Enfin est arrivée la révélation de Benoît XVI au Portugal: le Pape a lié le secret de Fatima à l'actuelle "passion de l'Eglise", insistant sur le fait que les pires ennemis de l'Eglise sont "en son intérieur". Il a fait ensuite allusion à la pédophilie, mais quel que soit le secret, on ne peut que reconnaître que celle-ci n'est pas une cause mais un effet: de la perte de la foi, de la dévotion et du sens de la liturgie, qui infestent l'Église des années soixante. Les années du Concile et de l'après-Concile.

Martin Mosebach, auteur d'un texte magnifique, L’eresia dell’informe (ed. Cantagalli) pour défendre la liturgie de toujours, a déclaré: "Nous devons nous demander comment, dans des collèges catholiques, ont pu survenir des crimes sexuels commis par des prêtres dans les années suivant immédiatement le Concile Vatican II. On ne peut alors qu'en arriver à la conclusion amère que l'expérience de l'"aggiornamento", l'adaptation de l'Eglise au monde a massivement échoué. Après ce Concile, la plupart des prêtres se sont débarassés de leur tenue, ont cessé de célébrer la messe quotidienne et de lire leur bréviaire. La théologie post-conciliaire a tout fait pour oublier l'image du prêtre transmise par la tradition".
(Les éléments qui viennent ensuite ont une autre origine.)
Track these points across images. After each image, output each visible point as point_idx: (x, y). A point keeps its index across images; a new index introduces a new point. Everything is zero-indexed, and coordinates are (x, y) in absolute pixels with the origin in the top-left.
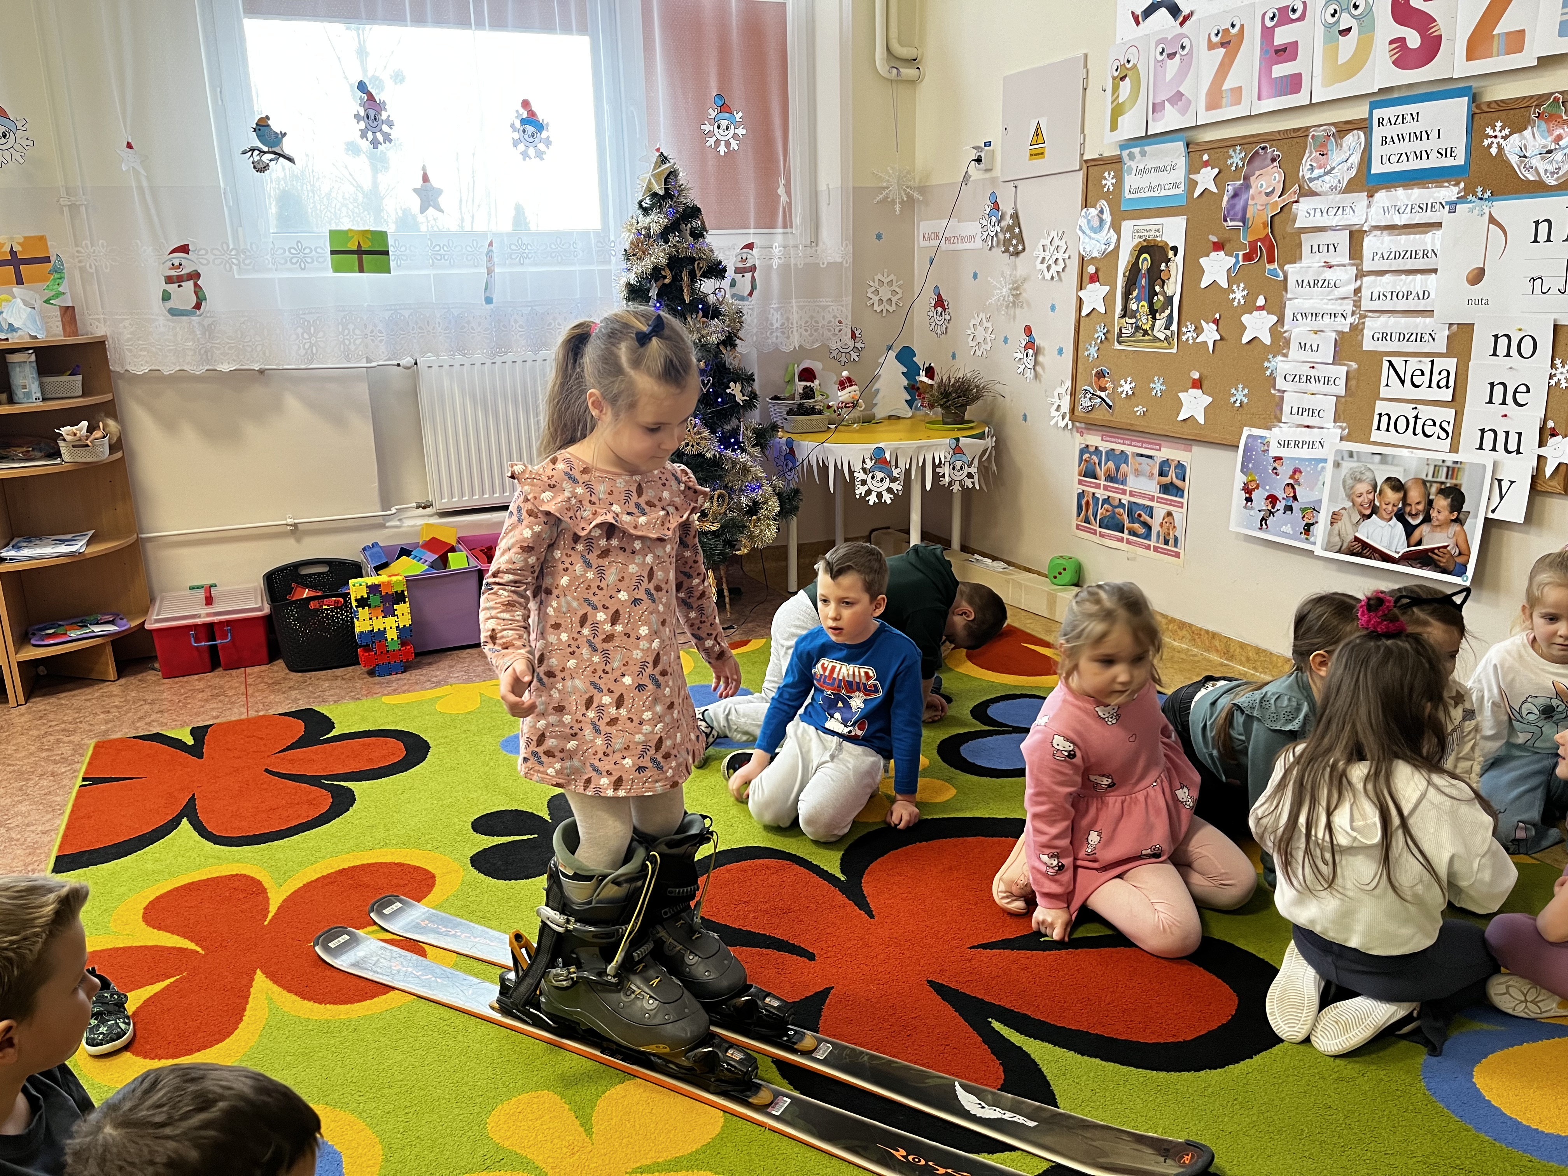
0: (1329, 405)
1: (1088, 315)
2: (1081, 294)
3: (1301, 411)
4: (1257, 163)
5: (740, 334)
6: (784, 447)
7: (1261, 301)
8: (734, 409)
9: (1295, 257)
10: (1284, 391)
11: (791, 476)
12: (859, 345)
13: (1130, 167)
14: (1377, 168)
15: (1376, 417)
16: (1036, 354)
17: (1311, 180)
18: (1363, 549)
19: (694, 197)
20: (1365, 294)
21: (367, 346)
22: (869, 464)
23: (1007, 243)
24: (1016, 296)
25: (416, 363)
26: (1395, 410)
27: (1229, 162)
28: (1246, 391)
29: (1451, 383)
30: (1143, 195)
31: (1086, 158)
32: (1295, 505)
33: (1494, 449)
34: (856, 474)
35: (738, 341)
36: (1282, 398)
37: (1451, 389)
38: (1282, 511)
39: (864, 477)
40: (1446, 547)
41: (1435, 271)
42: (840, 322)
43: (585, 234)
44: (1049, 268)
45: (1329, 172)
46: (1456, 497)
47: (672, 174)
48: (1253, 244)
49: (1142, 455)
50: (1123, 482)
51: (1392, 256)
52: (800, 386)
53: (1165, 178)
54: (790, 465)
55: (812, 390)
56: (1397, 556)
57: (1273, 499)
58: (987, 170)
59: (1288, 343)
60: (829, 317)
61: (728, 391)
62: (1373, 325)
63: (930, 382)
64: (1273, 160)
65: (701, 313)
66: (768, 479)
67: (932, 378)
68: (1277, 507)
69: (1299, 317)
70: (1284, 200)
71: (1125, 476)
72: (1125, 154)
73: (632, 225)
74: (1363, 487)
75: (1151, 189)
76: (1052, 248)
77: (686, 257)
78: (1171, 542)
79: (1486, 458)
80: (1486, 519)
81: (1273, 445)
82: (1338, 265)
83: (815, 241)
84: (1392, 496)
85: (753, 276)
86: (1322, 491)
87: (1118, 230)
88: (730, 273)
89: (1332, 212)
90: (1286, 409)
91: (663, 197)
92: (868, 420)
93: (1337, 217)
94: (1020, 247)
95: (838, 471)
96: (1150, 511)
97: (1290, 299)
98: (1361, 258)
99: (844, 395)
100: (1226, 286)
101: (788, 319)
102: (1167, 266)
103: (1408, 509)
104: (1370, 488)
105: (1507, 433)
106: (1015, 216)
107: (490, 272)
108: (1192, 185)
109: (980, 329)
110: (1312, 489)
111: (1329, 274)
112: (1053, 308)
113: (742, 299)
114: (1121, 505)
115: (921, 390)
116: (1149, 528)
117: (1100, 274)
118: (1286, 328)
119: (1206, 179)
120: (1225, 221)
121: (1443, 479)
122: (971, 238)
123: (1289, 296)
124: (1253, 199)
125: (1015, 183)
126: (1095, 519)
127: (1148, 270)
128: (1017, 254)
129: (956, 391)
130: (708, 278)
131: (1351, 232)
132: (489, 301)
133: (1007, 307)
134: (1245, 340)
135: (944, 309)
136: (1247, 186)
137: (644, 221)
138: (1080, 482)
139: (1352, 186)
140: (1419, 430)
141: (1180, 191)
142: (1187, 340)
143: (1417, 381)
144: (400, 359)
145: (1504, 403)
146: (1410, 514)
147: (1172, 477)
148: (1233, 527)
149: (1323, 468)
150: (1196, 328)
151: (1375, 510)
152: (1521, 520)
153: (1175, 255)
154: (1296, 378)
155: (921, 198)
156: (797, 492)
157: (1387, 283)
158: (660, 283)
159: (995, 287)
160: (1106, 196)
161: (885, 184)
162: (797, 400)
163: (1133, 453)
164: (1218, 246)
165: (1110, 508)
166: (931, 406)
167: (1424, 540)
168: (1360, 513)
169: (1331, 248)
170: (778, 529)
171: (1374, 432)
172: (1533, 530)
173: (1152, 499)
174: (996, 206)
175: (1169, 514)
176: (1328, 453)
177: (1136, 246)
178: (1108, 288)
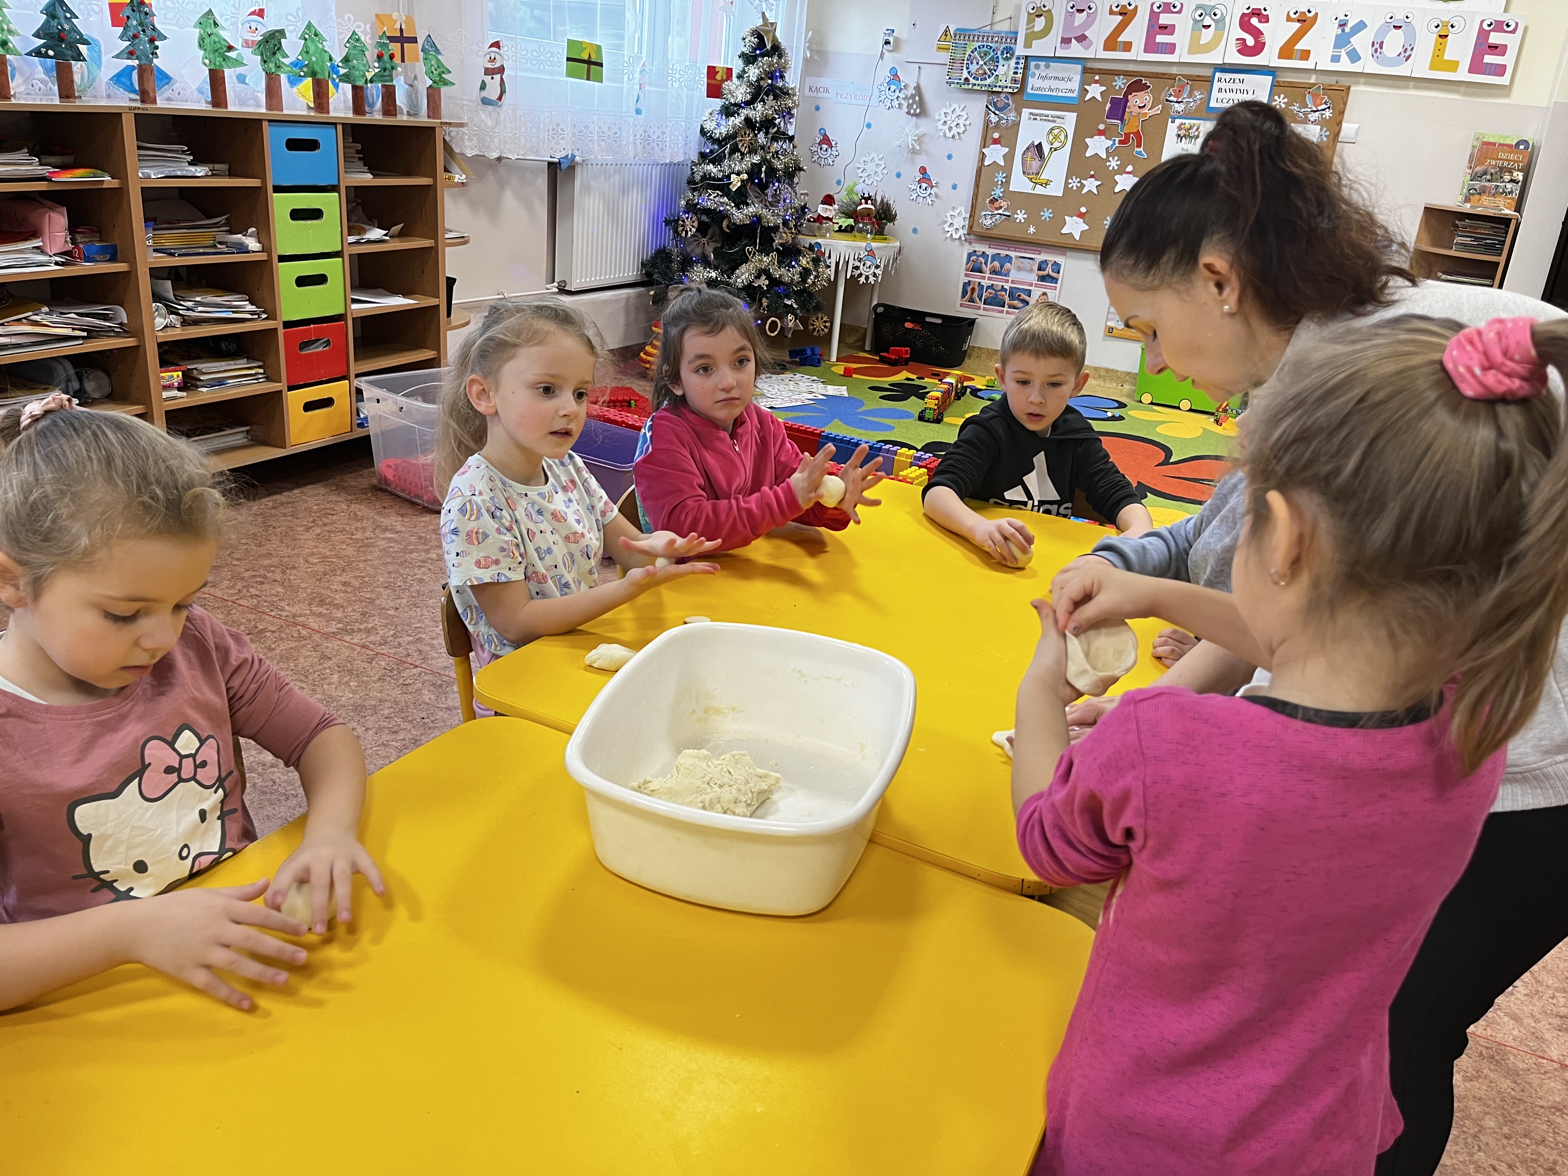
1: (989, 165)
2: (983, 150)
4: (1132, 88)
13: (1034, 73)
14: (1213, 104)
27: (1114, 84)
30: (1043, 93)
39: (858, 264)
44: (950, 129)
48: (1127, 135)
49: (1024, 258)
50: (1007, 275)
70: (1151, 113)
71: (1008, 271)
72: (1032, 64)
75: (1050, 89)
76: (954, 116)
87: (1019, 112)
96: (1028, 293)
100: (1104, 157)
106: (918, 89)
107: (641, 87)
108: (1084, 93)
109: (871, 165)
112: (950, 157)
114: (1003, 288)
116: (1027, 303)
120: (1107, 118)
122: (866, 98)
124: (1129, 108)
125: (919, 65)
126: (980, 300)
132: (638, 112)
134: (1116, 190)
136: (1126, 100)
139: (1197, 111)
141: (1075, 95)
142: (1072, 187)
150: (1080, 181)
164: (1100, 133)
165: (993, 291)
174: (896, 78)
175: (1045, 294)
178: (1007, 149)
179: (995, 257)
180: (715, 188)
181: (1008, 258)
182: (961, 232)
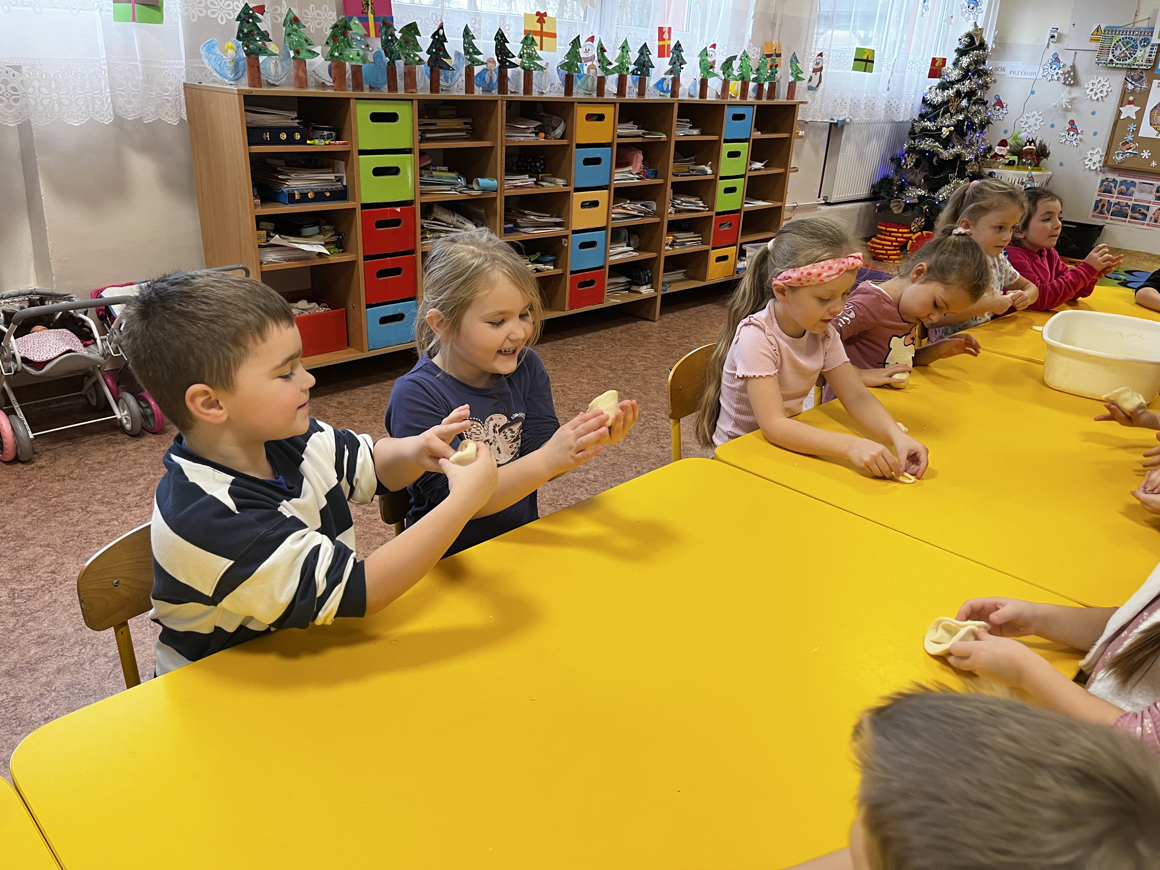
1: (1124, 119)
2: (1120, 109)
44: (1096, 94)
49: (1146, 183)
50: (1131, 194)
71: (1133, 193)
76: (1099, 85)
94: (1072, 82)
96: (1148, 208)
106: (1073, 67)
109: (1032, 119)
112: (1093, 113)
114: (1127, 204)
116: (1146, 215)
117: (1135, 101)
122: (1033, 74)
125: (1076, 51)
126: (1108, 212)
128: (1070, 85)
138: (1099, 195)
163: (1140, 183)
165: (1119, 207)
173: (1150, 202)
174: (1057, 60)
178: (1139, 108)
179: (1122, 183)
180: (930, 136)
181: (1133, 184)
182: (1097, 165)
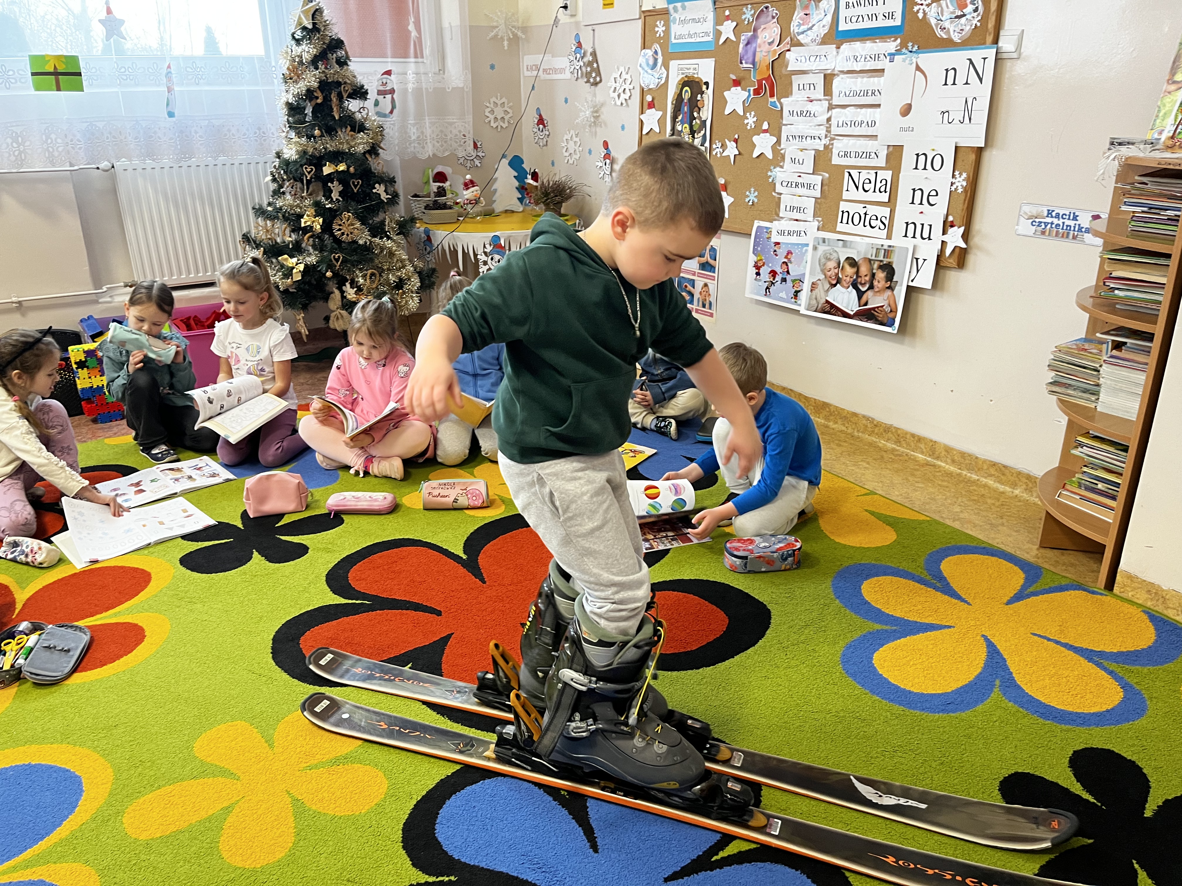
0: (810, 204)
1: (647, 133)
2: (642, 117)
3: (792, 209)
4: (762, 19)
5: (382, 145)
6: (423, 235)
7: (765, 126)
8: (380, 206)
9: (788, 93)
10: (781, 194)
11: (429, 257)
12: (480, 154)
13: (674, 18)
14: (843, 27)
15: (841, 213)
16: (612, 163)
17: (799, 34)
18: (831, 309)
19: (337, 31)
20: (834, 122)
21: (68, 152)
22: (489, 249)
23: (588, 75)
24: (597, 117)
25: (113, 167)
26: (853, 208)
27: (743, 17)
28: (756, 194)
29: (888, 189)
30: (684, 41)
31: (643, 9)
32: (788, 278)
33: (914, 237)
34: (479, 257)
35: (380, 151)
36: (780, 198)
37: (888, 193)
38: (779, 282)
39: (485, 258)
40: (882, 306)
41: (879, 106)
42: (464, 136)
43: (249, 59)
44: (619, 96)
45: (810, 28)
46: (889, 270)
47: (317, 12)
48: (760, 82)
51: (851, 94)
52: (434, 186)
53: (698, 28)
54: (428, 249)
55: (444, 189)
56: (852, 313)
57: (774, 273)
58: (573, 16)
59: (783, 157)
60: (455, 132)
61: (374, 191)
62: (839, 146)
63: (535, 184)
64: (773, 17)
65: (349, 128)
66: (411, 261)
67: (537, 181)
68: (776, 279)
69: (791, 138)
70: (780, 49)
72: (671, 7)
73: (287, 53)
74: (832, 264)
75: (690, 36)
76: (621, 80)
77: (333, 82)
78: (707, 306)
79: (909, 243)
80: (908, 286)
81: (774, 233)
82: (817, 100)
83: (442, 69)
84: (850, 271)
85: (393, 98)
86: (805, 267)
87: (667, 70)
88: (372, 95)
89: (813, 59)
90: (782, 207)
91: (311, 31)
92: (489, 213)
93: (816, 63)
94: (598, 79)
95: (465, 255)
96: (693, 283)
97: (786, 125)
98: (831, 95)
99: (469, 194)
100: (742, 114)
101: (422, 133)
102: (702, 97)
103: (859, 280)
104: (836, 265)
105: (923, 225)
106: (594, 54)
107: (169, 90)
108: (718, 34)
109: (571, 143)
110: (799, 266)
111: (810, 107)
112: (623, 127)
113: (385, 116)
115: (529, 191)
116: (692, 295)
117: (655, 102)
118: (782, 146)
119: (728, 29)
120: (741, 63)
121: (881, 258)
122: (562, 71)
123: (784, 122)
124: (760, 47)
125: (593, 27)
127: (689, 99)
128: (596, 84)
129: (553, 192)
130: (353, 98)
131: (825, 76)
132: (171, 115)
133: (590, 126)
134: (755, 155)
135: (545, 126)
136: (755, 37)
137: (298, 50)
139: (825, 41)
140: (867, 223)
141: (710, 38)
142: (716, 154)
143: (867, 187)
144: (99, 163)
145: (921, 204)
146: (861, 284)
147: (707, 257)
148: (748, 295)
149: (806, 250)
150: (722, 145)
151: (839, 281)
152: (929, 287)
153: (707, 88)
154: (789, 184)
155: (524, 36)
156: (434, 270)
157: (849, 114)
158: (313, 103)
159: (581, 110)
160: (658, 40)
161: (495, 24)
162: (432, 198)
164: (737, 83)
166: (537, 204)
167: (869, 302)
168: (830, 283)
169: (812, 86)
170: (420, 300)
171: (839, 224)
172: (938, 293)
174: (579, 45)
175: (706, 285)
176: (809, 240)
177: (680, 81)
178: (661, 113)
La voie, alors, n'est pas un Vatican III, comme le voudraient les ennemis de l'intérieur de l'Eglise, toujours "sponsorisés" par des ennemis extérieurs (voir des prêtres comme Kung, Mancuso, Gallo, ou des cardinaux comme Martini, omniprésents dans les médias), mais un Trente II. Pas un aggiornamento, mais un retour aux racines.